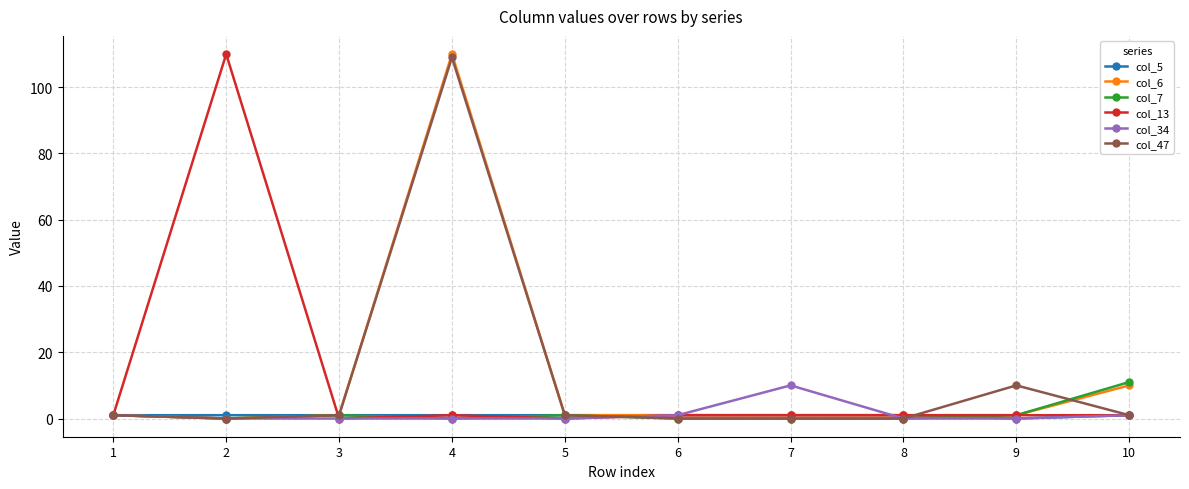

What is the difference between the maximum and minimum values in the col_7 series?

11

────────

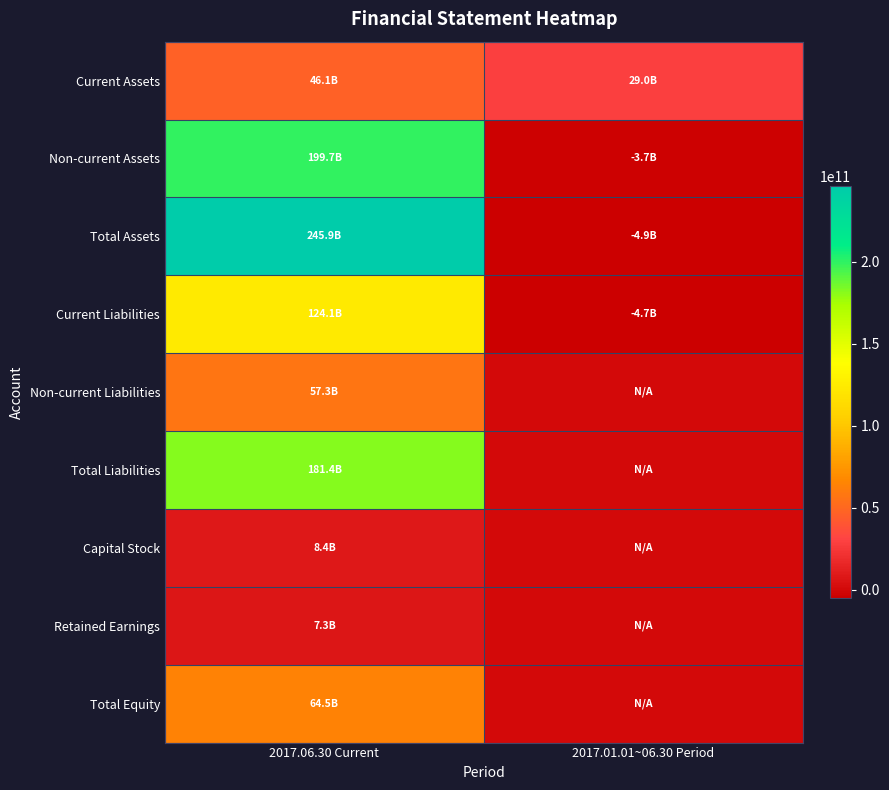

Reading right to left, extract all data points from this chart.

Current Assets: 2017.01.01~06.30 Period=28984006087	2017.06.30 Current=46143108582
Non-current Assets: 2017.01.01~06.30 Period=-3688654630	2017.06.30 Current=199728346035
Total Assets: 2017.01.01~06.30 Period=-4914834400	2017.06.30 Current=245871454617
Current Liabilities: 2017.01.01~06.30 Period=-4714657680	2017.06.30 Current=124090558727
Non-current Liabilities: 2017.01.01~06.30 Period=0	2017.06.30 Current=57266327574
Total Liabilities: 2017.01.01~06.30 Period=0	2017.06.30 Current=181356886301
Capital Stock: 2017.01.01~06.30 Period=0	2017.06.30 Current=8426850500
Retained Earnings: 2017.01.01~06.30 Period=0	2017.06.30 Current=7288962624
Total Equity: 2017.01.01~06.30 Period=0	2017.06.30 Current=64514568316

────────

## Aim of the exercise
Transcribe the lines in the records verbatim, starting with the line containing "Reading right to" and ending with the line containing "Total Equity: 2017.01.01~06.30", inclusive of both.

## Final answer
Reading right to left, extract all data points from this chart.

Current Assets: 2017.01.01~06.30 Period=28984006087	2017.06.30 Current=46143108582
Non-current Assets: 2017.01.01~06.30 Period=-3688654630	2017.06.30 Current=199728346035
Total Assets: 2017.01.01~06.30 Period=-4914834400	2017.06.30 Current=245871454617
Current Liabilities: 2017.01.01~06.30 Period=-4714657680	2017.06.30 Current=124090558727
Non-current Liabilities: 2017.01.01~06.30 Period=0	2017.06.30 Current=57266327574
Total Liabilities: 2017.01.01~06.30 Period=0	2017.06.30 Current=181356886301
Capital Stock: 2017.01.01~06.30 Period=0	2017.06.30 Current=8426850500
Retained Earnings: 2017.01.01~06.30 Period=0	2017.06.30 Current=7288962624
Total Equity: 2017.01.01~06.30 Period=0	2017.06.30 Current=64514568316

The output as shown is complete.